One good performance doesn't rescue a date from hell…
- Drop review by griggs
Drop starts promisingly enough, but it quickly runs out of steam. The second act is a slog—just the same argument on repeat, like a broken record bumping into itself. No one on a date would actually stick around for this nonsense. The final ten minutes go full bananas (kind of fun, I’ll admit), but by then, the damage is done. Meghann Fahy is the one saving grace, grounding it all with a performance far better than the script deserves.
1 out of 2 members found this review helpful.
Absurd and boring
- Drop review by Alphaville
In this ridiculous one-note, mostly one-location drama, our heroine is on a blind date in a restaurant while an unknown baddie keeps threatening her family on her phone. It’s unbelievable, repetitive, boring… As if in recognition of this, the film opens with a supposed flash forward action teaser to encourage the viewer to keep watching. Don’t hold your breath. This ruse is always an admission of failure. What action occurs at the end is just comedy ridiculous anyway. Just shut that irritating pinging phone off!
0 out of 0 members found this review helpful.
So-so, Unbelievable, Woke, OTT By-Numbers Dating Thriller
- Drop review by PV
OK so the start of the extras (I only watched a bit of the first short) says that the man is the damsel in distress getting saved by the woman who now has agency, and is labelled brave, strong and independent for overcoming past trauma. Like most movies from Hollywood these days, it is infected with a nasty tang of wokery with added #metoo juice which all leaves a bitter and boring taste.

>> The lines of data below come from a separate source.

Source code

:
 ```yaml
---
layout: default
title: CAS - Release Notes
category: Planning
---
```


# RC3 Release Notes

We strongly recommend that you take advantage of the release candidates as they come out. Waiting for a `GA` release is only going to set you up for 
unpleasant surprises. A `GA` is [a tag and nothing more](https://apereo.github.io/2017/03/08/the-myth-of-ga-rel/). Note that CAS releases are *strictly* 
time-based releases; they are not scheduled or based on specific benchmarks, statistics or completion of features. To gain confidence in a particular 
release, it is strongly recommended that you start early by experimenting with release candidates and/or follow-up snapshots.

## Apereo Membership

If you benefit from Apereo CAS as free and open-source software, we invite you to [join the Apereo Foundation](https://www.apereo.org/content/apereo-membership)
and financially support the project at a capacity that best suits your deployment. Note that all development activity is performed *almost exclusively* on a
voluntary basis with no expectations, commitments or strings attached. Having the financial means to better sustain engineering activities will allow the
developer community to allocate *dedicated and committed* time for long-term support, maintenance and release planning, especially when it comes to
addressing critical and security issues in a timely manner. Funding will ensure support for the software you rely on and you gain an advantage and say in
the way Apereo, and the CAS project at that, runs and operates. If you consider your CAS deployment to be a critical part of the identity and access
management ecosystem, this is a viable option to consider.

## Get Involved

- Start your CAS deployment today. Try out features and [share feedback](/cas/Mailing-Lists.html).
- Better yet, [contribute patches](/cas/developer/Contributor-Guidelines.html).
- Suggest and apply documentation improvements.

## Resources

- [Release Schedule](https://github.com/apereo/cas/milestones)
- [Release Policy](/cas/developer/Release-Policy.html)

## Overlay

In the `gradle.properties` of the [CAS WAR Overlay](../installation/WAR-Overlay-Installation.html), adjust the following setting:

To say you have to suspend your disbelief to watch this to the end is the understatement of the century, and maybe even two or three. It is absurd, all of it. The flashbacks and the twisty, incredible, patience-testing plot. I asked myself WHY BOTHER. Why didn't they XYZ instead? No spoilers but really, WHAT A FAFF! And WHERE are the police?
As with most TV drama now, male characters can be one of two things - violent abusive pervy monsters, or, at best, clueless buffoons. ALL male characters here fall into one or t'other except to the sidekick bland two-dimensional man Henry she is dating, and her son (a typical trick to show us what a selfless GOODIE she is). If that couples chemisty were put in a chemistry set, it';s be invisible...
2 stars. Meh
0 out of 1 members found this review helpful.
Cheap dumb and highly unlikely
- Drop review by cr
This cheapo non action thriller is poor.
As the previous reviewer said no one in their right mind would hang around through all the sheanigans that happens on this first date.
Dull.
Avoid.
0 out of 0 members found this review helpful.
Well, that was 91-minutes of my life I'm never getting back.
- Drop review by SP
Relentlessly irritating film with a laughably poor script. I felt like I had turned on the TV on a wet Tuesday afternoon and caught a TV movie that wasn't judged worth getting a script doctor to fix. Not a single word said by a single character, or any of their actions at any time, seemed to have any 'truth' let alone be plausible or feasible. An 83% score on critic aggregator 'Rotten Tomatoes' is a complete mystery to me - it's typically been a reliable way to avoid dross like 'Drop'.
0 out of 0 members found this review helpful.
Solid Thriller
- Drop review by GI
A really entertaining mystery thriller that despite being set almost entirely in one room works very well and keeps up the tension even though the plot is obviously very contrived and occasionally fails to push itself in certain directions. Meghann Fahy plays Violet, an attractive single mum to Toby (Jacob Robinson). The film opens with Violet being attacked, an incident that becomes relevant to the main plot. She has, after many years, decided to go on a first date with Henry (Brandon Sklenar), whom she has met only online. This takes place in a high rise, posh restaurant. Henry is a handsome, amiable chap but Violet begins to receive anonymous texts that indicate her son is being threatened and that she is being constantly watched. The texts tell her to do certain actions including murder or Toby will be killed. This one of those plots which focuses on who is controlling the 'game'. Several suspects are put forward during the film, and sometimes these are not followed through satisfactorily but overall this is a well directed thriller that uses its limitations of location very well. Eventually it moves into action territory as everything unfolds. Good, solid thriller and very enjoyable.
0 out of 0 members found this review helpful.